• [MATERIAL FOR THIS TASK]
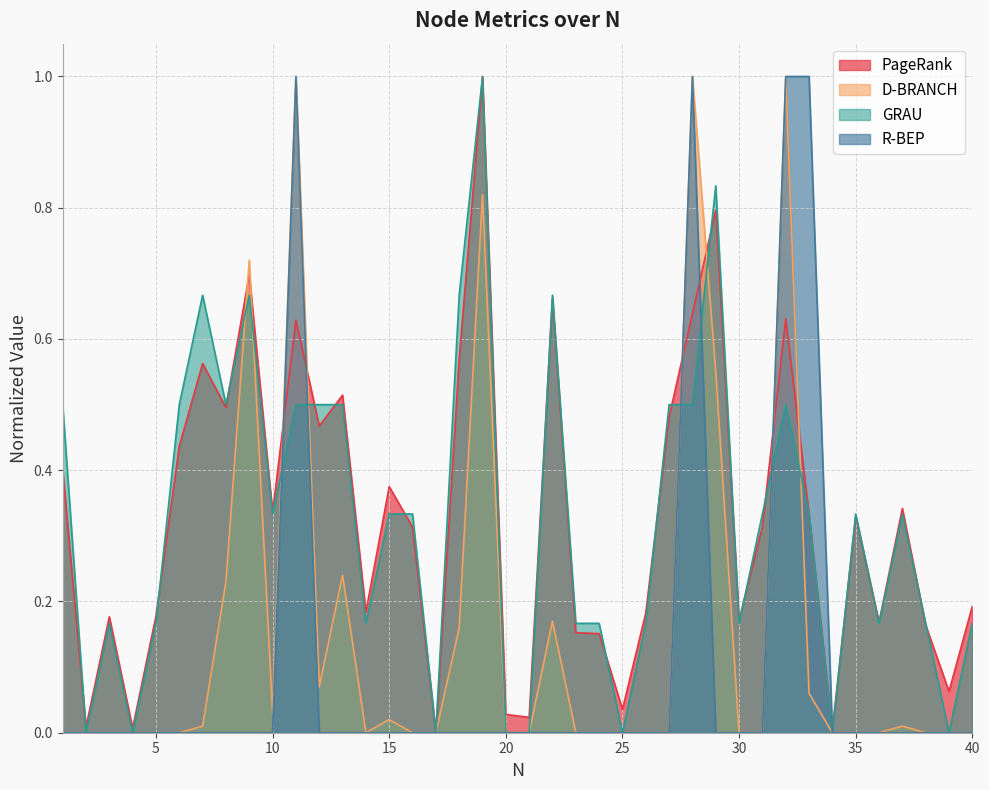

Between 29 and 36, which series saw the biggest shift?

GRAU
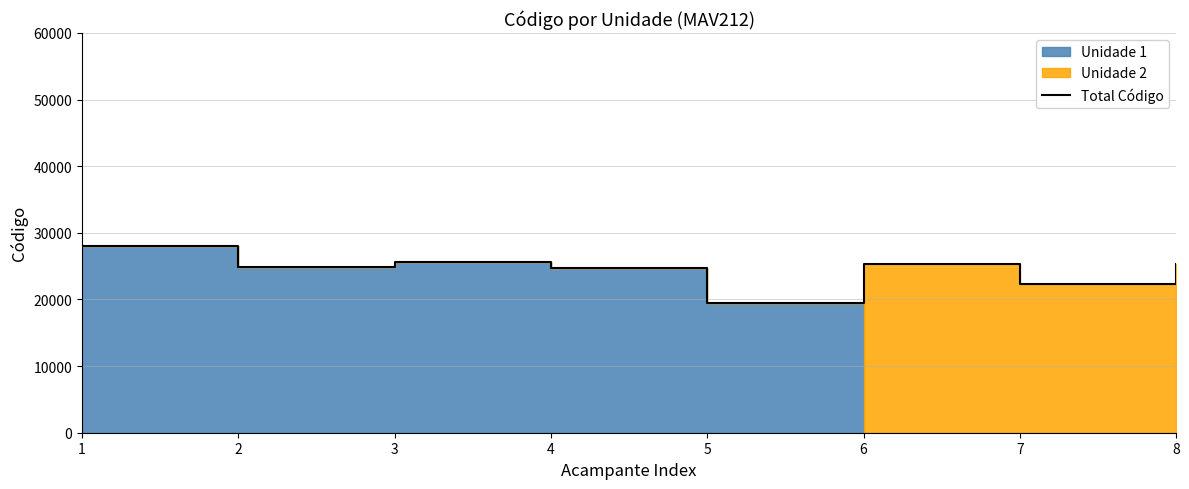

How many interior local peaks (higher than both neighbors) does the data have?

2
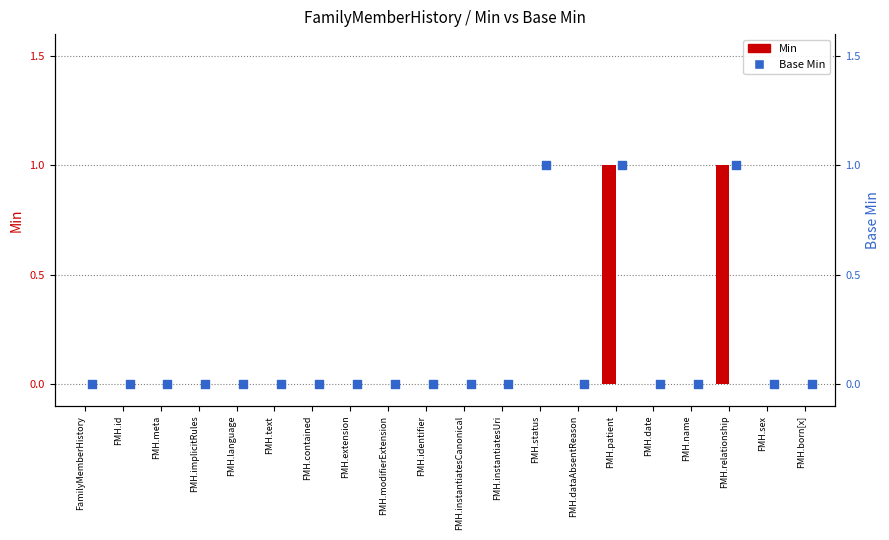

Which series has the widest spread of Y values?

Min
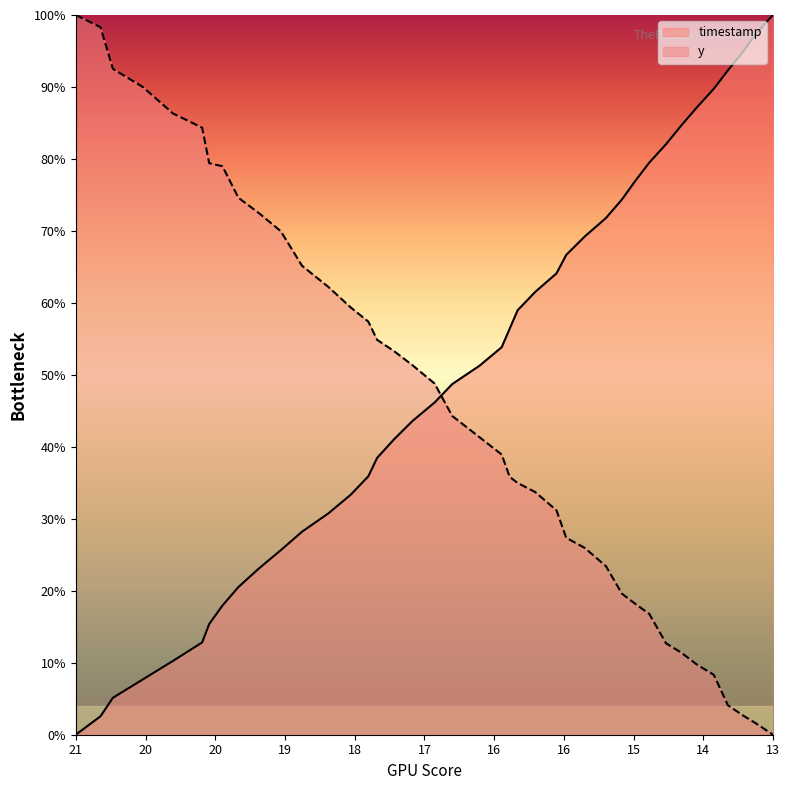

Does the chart display data point markers on the line(s)?

No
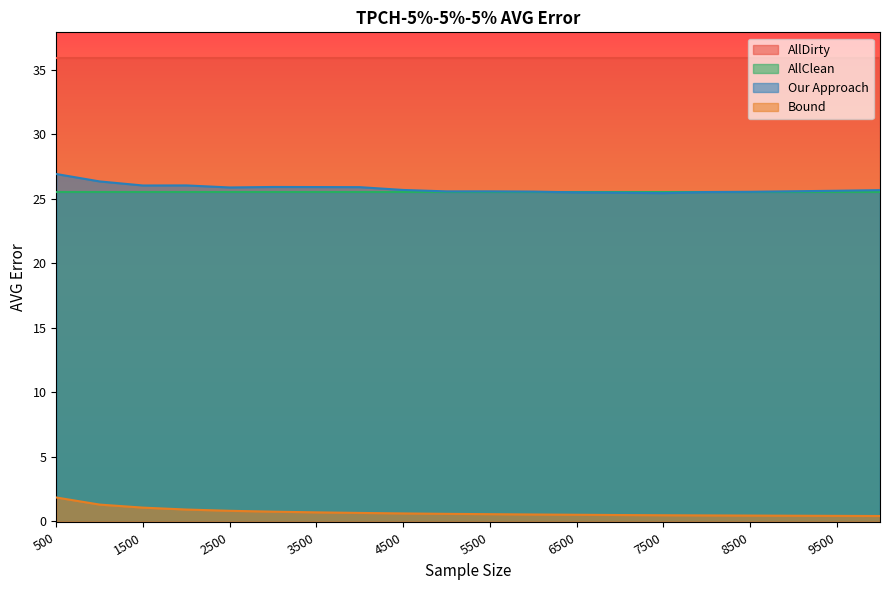

At which category is the sum across all series the highest?

500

• [TASK PROMPT] Copy out all the records above word for word, omitting the pictures.

• [REPLY TO THE EXERCISE]
Between 29 and 36, which series saw the biggest shift?

GRAU

How many interior local peaks (higher than both neighbors) does the data have?

2

Which series has the widest spread of Y values?

Min

Does the chart display data point markers on the line(s)?

No

At which category is the sum across all series the highest?

500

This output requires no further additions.